Sunday, February 3, 2013

How ADDIE can solve problems

This week was interesting for me in my internship. The week before I had finished a course before leaving down to which I thought was complete and it turns out, it was not. I spent this current week trying everyday to solve the problems, edit the course and make sure that it works correctly and loads in our stores. The biggest issue with training for our team as Instructional Designers and Video Producers is the amount of bandwidth that goes to stores. Due to this, we are limited to what we can implement as many of times, if a store is busy, courses on our training laptops placed in each of our 3,000+ stores will run slower.
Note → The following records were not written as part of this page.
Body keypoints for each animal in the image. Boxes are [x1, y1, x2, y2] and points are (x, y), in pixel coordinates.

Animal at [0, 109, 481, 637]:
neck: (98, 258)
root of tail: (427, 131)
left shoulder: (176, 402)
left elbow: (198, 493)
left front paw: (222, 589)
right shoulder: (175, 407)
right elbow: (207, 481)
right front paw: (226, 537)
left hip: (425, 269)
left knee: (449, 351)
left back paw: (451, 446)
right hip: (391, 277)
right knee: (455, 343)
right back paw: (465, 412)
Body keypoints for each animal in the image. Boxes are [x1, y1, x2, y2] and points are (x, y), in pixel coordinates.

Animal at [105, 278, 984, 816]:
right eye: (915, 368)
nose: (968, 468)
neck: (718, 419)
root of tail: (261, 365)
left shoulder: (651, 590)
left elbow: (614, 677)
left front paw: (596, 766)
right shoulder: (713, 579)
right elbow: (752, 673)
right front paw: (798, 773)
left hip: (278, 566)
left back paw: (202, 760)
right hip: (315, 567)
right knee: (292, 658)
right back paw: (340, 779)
My course on car care chemicals was no different. Before, we published courses with video sizes of 140x320 pixels and now we are bumped up our size to 360x640 to increase viewer experience. However, with larger videos comes more loading.
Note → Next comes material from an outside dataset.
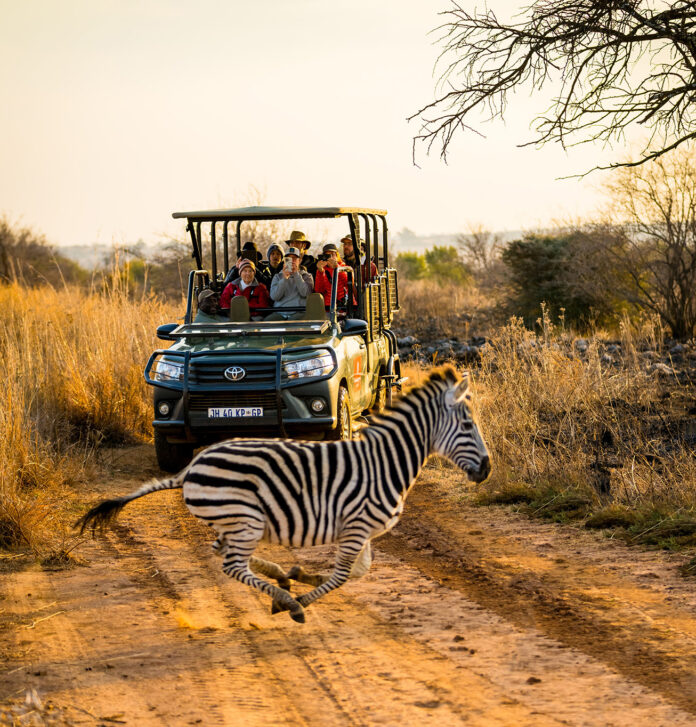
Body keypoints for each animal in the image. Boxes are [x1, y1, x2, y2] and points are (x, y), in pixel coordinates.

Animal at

One might ask, where does ADDIE come in?

Well...

This course still did not work after 3 days of attempted fixes so I changed my approach. I stepped back an analyzed three other courses that had the larger video formats in them. went into the LMS system to watch the rate of which the courses load and eventually came to the conclusion that because I received .FLV instead of .SWF files, they were downloading completely instead of instant playback while buffering, which is what our bandwidth is modified for.

Furthermore, I found that because I was not using a master slide and had images on each page that had to load, it was causing the course to load slower, and therefore had to go into the design phase and create master slides with the image used in order for it to load once and not every time a new page appeared in the course.

We then found out that the course was sized to large to begin with and had to be scaled down. Therefore I had to redevelop the course to fit the information sections along with the videos.

I then implemented all the changes and retested the course. It finally worked and loaded much faster than the beginning versions. It still has some lag time and we believe that because our courses with video usually have 1-3 small clips and mine has 7 substantial clips it is to be expected. We also found out that my courses file size went from 157,986 KB down to 31,748 KB once all the changes had been made.